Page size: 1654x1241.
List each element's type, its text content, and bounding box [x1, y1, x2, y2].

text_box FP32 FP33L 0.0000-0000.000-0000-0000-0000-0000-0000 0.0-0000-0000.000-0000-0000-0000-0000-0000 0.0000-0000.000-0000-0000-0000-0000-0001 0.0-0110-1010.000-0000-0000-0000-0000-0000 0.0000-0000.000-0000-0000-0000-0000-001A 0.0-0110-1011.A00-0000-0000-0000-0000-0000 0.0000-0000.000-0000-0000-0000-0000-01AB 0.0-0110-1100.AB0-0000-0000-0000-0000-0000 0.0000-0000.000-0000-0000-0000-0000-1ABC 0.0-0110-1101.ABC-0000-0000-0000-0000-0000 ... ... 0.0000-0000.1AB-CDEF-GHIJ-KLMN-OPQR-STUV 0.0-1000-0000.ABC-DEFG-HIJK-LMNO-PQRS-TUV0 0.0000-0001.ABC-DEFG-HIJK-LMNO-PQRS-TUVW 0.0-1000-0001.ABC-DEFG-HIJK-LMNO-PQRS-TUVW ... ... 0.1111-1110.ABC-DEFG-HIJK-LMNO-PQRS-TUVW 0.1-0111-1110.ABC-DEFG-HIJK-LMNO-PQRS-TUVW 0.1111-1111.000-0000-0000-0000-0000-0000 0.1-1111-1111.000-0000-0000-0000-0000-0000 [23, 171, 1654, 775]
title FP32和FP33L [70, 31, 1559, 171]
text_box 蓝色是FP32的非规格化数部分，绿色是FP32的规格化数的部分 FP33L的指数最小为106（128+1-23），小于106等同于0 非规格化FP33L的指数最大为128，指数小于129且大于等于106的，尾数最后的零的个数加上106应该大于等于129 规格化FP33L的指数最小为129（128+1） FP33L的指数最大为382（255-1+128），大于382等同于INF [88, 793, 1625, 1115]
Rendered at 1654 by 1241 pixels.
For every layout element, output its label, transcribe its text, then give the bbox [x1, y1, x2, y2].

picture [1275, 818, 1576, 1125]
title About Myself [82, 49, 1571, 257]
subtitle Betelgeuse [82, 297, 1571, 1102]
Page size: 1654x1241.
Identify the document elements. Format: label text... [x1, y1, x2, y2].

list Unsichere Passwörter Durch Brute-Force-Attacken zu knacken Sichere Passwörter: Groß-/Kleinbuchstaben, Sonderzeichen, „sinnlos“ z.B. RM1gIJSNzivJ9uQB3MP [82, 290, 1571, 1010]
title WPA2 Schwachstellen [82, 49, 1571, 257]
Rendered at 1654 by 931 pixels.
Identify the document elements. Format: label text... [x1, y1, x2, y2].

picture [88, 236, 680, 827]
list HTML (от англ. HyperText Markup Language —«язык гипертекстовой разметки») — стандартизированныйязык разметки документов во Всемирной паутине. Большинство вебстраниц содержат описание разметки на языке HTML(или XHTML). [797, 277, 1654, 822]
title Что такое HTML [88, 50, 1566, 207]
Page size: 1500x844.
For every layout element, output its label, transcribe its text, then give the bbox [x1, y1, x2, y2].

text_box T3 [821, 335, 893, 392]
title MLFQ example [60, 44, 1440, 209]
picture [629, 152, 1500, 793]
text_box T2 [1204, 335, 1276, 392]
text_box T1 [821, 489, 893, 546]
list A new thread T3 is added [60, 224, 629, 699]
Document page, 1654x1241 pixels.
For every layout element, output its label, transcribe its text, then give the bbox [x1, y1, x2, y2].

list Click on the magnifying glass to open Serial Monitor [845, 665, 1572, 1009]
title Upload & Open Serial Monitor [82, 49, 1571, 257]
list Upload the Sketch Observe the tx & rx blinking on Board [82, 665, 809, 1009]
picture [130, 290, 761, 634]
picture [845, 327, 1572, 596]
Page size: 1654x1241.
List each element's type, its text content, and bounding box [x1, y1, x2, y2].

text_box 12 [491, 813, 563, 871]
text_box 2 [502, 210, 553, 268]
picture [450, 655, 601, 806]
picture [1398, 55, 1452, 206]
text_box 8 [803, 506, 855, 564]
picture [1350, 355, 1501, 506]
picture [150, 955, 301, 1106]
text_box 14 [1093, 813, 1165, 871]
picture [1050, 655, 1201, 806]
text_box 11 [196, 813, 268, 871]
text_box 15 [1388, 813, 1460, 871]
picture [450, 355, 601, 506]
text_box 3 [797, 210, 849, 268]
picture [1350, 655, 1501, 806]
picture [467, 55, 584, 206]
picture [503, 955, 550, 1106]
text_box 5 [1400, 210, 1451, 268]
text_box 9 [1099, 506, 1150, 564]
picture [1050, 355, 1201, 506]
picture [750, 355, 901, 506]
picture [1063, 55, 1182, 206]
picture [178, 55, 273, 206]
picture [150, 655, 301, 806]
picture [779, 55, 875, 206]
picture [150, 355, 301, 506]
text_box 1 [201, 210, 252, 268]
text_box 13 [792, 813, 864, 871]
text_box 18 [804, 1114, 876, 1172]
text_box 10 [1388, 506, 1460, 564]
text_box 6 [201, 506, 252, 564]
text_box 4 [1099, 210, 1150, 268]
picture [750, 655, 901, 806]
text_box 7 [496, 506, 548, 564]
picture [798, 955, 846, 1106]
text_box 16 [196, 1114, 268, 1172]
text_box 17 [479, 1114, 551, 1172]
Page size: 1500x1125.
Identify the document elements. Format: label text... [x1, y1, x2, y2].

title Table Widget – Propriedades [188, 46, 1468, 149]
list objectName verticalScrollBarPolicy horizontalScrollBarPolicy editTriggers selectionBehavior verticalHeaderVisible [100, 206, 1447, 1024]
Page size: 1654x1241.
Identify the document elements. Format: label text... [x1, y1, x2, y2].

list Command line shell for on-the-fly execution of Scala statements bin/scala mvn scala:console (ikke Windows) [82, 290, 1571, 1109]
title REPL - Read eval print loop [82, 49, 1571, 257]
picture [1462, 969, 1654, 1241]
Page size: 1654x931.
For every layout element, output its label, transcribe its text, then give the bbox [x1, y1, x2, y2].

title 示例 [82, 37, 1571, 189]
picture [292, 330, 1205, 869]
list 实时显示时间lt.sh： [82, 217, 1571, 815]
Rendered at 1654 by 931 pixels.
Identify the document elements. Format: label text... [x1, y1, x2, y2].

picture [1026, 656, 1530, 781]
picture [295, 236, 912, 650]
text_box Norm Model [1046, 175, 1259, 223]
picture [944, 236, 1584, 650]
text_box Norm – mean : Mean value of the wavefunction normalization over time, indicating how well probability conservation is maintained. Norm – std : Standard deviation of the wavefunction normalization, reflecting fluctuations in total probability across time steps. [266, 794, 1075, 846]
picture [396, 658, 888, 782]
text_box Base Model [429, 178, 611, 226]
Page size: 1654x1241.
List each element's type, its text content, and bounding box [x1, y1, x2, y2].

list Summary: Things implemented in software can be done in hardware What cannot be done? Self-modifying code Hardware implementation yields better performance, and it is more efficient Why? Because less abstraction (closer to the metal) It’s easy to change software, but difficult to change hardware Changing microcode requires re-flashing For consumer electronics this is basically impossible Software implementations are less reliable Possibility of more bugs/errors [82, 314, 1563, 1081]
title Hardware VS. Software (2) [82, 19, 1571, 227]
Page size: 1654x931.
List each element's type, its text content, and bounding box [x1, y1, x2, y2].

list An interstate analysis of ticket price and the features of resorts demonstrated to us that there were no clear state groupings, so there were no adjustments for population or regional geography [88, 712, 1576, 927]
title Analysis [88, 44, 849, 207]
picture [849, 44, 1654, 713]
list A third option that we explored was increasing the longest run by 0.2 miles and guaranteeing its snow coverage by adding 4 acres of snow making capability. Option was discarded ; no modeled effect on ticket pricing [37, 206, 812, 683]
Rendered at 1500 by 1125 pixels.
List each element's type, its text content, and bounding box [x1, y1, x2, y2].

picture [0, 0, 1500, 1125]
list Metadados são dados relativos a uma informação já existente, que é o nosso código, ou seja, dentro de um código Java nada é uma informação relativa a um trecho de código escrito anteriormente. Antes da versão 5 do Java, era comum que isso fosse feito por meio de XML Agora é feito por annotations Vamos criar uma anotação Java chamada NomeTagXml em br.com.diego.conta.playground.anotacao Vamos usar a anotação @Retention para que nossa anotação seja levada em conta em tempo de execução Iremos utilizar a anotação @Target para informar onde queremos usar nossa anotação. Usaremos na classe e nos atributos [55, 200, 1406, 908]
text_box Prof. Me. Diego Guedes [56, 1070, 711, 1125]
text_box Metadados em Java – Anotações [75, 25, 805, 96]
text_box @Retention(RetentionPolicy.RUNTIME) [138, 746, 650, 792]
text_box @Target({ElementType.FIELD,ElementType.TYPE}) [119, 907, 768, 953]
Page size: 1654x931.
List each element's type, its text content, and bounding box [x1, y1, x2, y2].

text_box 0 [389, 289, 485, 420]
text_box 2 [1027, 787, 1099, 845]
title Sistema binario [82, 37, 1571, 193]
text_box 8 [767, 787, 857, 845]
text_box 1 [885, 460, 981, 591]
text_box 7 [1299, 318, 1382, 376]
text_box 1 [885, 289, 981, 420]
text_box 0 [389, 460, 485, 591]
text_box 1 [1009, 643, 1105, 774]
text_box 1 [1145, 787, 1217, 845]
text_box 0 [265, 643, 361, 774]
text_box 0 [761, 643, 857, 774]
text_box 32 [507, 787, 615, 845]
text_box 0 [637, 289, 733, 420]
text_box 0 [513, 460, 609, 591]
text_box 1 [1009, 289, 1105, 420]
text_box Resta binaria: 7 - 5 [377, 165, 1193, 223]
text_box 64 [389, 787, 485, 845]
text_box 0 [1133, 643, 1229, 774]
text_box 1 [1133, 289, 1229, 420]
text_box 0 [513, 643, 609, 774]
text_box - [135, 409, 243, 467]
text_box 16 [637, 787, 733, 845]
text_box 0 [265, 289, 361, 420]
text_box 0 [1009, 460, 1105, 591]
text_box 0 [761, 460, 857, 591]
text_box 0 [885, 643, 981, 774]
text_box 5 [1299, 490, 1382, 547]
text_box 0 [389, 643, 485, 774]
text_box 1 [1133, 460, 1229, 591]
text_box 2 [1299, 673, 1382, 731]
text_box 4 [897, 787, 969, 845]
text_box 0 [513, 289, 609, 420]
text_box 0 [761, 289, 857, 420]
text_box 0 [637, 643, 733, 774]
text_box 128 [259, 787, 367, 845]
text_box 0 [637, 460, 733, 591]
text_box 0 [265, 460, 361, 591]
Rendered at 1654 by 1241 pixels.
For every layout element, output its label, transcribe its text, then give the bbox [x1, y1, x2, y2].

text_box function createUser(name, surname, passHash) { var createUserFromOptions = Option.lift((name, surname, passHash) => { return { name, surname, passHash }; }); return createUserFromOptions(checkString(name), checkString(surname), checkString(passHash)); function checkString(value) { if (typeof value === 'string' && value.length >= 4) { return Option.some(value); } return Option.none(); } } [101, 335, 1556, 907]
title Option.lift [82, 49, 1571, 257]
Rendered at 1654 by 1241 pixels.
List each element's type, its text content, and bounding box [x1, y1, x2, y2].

# [WHAT THE TASK ASKS]
Copy out the entries above word for word, beginning at the line that contains "Page size: 1500x1125." and continuing through the line that contains "list 实时显示时间lt.sh： [82, 217, 1571, 815]", including both of those lines.

# [REPLY]
Page size: 1500x1125.
Identify the document elements. Format: label text... [x1, y1, x2, y2].

title Table Widget – Propriedades [188, 46, 1468, 149]
list objectName verticalScrollBarPolicy horizontalScrollBarPolicy editTriggers selectionBehavior verticalHeaderVisible [100, 206, 1447, 1024]
Page size: 1654x1241.
Identify the document elements. Format: label text... [x1, y1, x2, y2].

list Command line shell for on-the-fly execution of Scala statements bin/scala mvn scala:console (ikke Windows) [82, 290, 1571, 1109]
title REPL - Read eval print loop [82, 49, 1571, 257]
picture [1462, 969, 1654, 1241]
Page size: 1654x931.
For every layout element, output its label, transcribe its text, then give the bbox [x1, y1, x2, y2].

title 示例 [82, 37, 1571, 189]
picture [292, 330, 1205, 869]
list 实时显示时间lt.sh： [82, 217, 1571, 815]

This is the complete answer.